• Description of the task
Give back the records below exactly, omitting the pictures.
====
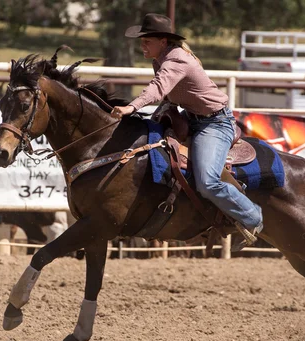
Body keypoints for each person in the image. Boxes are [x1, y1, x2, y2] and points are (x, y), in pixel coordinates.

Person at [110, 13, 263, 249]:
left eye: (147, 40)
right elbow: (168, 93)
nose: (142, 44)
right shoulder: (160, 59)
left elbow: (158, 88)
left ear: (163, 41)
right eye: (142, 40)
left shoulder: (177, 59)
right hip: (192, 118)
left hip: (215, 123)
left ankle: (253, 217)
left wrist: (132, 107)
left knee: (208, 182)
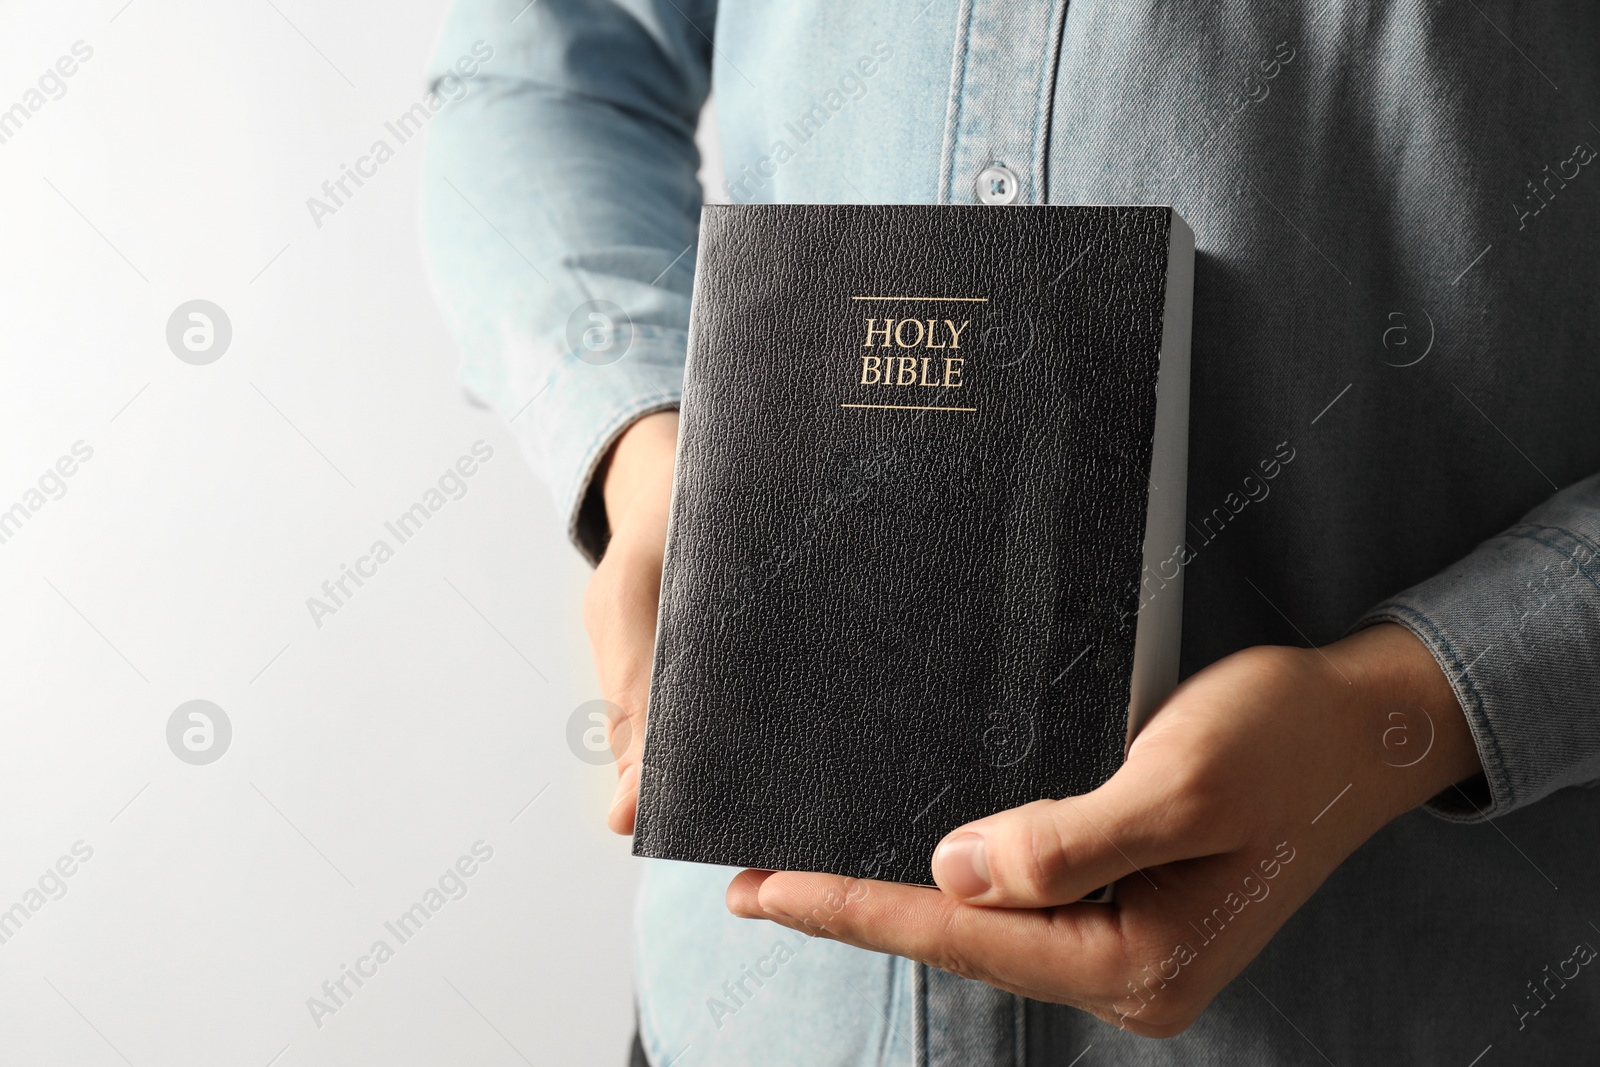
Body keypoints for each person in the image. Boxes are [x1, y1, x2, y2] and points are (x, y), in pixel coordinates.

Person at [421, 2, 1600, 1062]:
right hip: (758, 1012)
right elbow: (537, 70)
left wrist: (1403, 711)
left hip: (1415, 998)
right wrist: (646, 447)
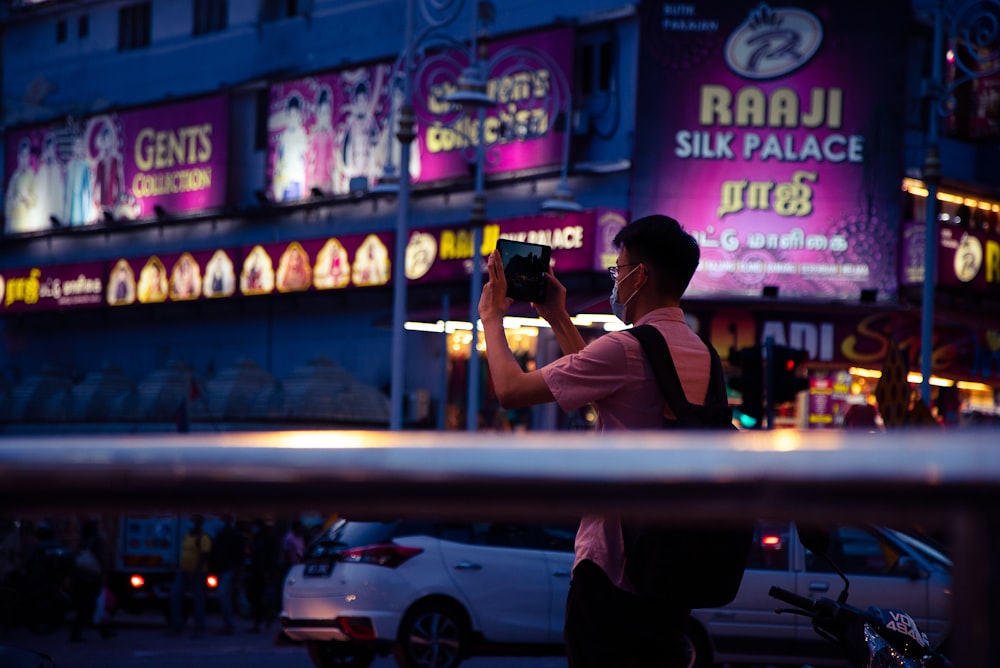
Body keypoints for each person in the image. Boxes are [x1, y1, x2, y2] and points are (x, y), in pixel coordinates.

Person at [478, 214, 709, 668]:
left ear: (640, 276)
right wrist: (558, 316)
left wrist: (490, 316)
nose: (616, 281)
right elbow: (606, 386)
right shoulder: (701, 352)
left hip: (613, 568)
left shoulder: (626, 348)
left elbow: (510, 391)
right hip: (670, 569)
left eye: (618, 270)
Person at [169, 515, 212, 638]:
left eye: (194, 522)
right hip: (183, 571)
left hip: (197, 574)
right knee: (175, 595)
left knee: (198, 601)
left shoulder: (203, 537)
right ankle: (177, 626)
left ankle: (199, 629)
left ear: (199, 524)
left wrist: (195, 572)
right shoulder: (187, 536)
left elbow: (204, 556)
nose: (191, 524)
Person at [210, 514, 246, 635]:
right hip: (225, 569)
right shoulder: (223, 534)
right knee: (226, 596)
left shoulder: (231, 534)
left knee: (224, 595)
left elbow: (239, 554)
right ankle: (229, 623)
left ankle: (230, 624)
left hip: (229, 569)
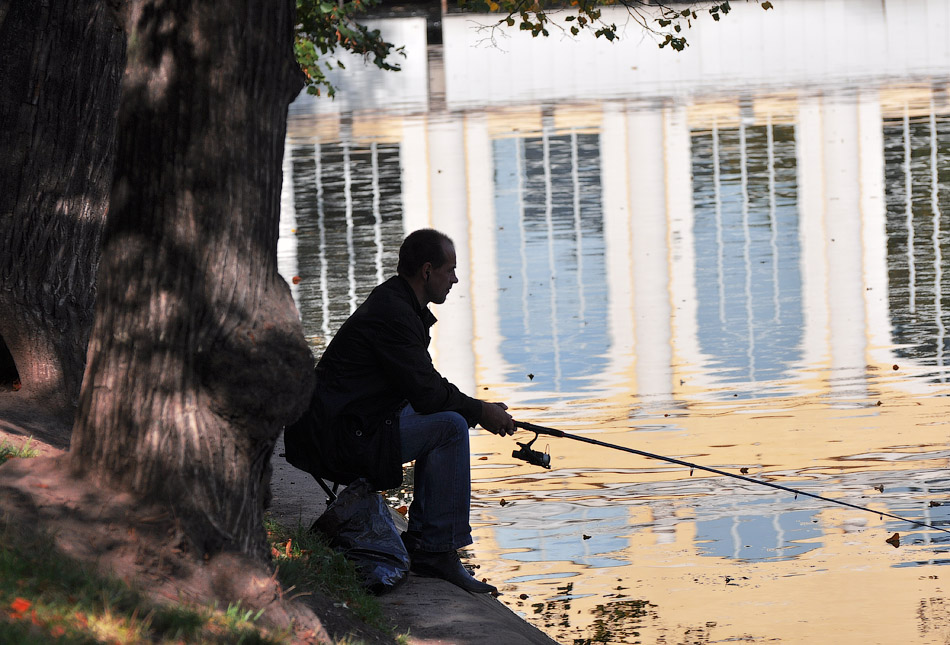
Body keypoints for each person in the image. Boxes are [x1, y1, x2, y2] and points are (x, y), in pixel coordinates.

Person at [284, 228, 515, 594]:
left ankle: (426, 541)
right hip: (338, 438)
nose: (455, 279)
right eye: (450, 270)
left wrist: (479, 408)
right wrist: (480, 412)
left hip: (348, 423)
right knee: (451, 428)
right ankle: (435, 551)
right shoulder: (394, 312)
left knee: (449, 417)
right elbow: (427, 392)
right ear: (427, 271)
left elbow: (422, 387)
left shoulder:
====
• Task output
Body keypoints for each person in the image. Boxes are [x1, y1, x2, y2] and points are (x, y), in pixel coordinates.

Person at [110, 13, 263, 249]:
left eye: (147, 40)
right elbow: (168, 93)
nose: (142, 44)
right shoulder: (160, 59)
left elbow: (158, 88)
left ear: (163, 41)
right eye: (142, 40)
left shoulder: (177, 59)
right hip: (192, 118)
left hip: (215, 123)
left ankle: (253, 217)
left wrist: (132, 107)
left knee: (208, 182)
Body keypoints for each person in the image. Boxes are [x1, y1, x2, y2] and points are (x, y), in pixel coordinates.

Person at [421, 2, 1600, 1062]:
right hip: (758, 1012)
right elbow: (537, 70)
left wrist: (1403, 711)
left hip: (1415, 998)
right wrist: (646, 447)
Body keypoints for each person in the image. Boxes are [x1, y1, x2, y2] and points are (x, y), in pixel coordinates.

Person at [478, 214, 709, 668]:
left ear: (640, 276)
right wrist: (558, 316)
left wrist: (490, 316)
nose: (616, 281)
right elbow: (606, 386)
right shoulder: (701, 352)
left hip: (613, 568)
left shoulder: (626, 348)
left elbow: (510, 391)
right hip: (670, 569)
left eye: (618, 270)
Person at [169, 515, 212, 638]:
left eye: (194, 522)
right hip: (183, 571)
left hip: (197, 574)
right knee: (175, 595)
left knee: (198, 601)
left shoulder: (203, 537)
right ankle: (177, 626)
left ankle: (199, 629)
left ear: (199, 524)
left wrist: (195, 572)
right shoulder: (187, 536)
left elbow: (204, 556)
nose: (191, 524)
Person at [210, 514, 246, 635]:
right hip: (225, 569)
right shoulder: (223, 534)
right knee: (226, 596)
left shoulder: (231, 534)
left knee: (224, 595)
left elbow: (239, 554)
right ankle: (229, 623)
left ankle: (230, 624)
left hip: (229, 569)
Body keypoints for each person in the image. Boxes are [x1, y1, x2, y2] and points are (x, y), in pixel coordinates.

Person at [284, 228, 515, 594]:
left ankle: (426, 541)
right hip: (338, 438)
nose: (455, 279)
right eye: (450, 270)
left wrist: (479, 408)
right wrist: (480, 412)
left hip: (348, 423)
right knee: (451, 428)
right ankle: (435, 551)
right shoulder: (394, 312)
left knee: (449, 417)
right elbow: (427, 392)
right ear: (427, 271)
left elbow: (422, 387)
left shoulder:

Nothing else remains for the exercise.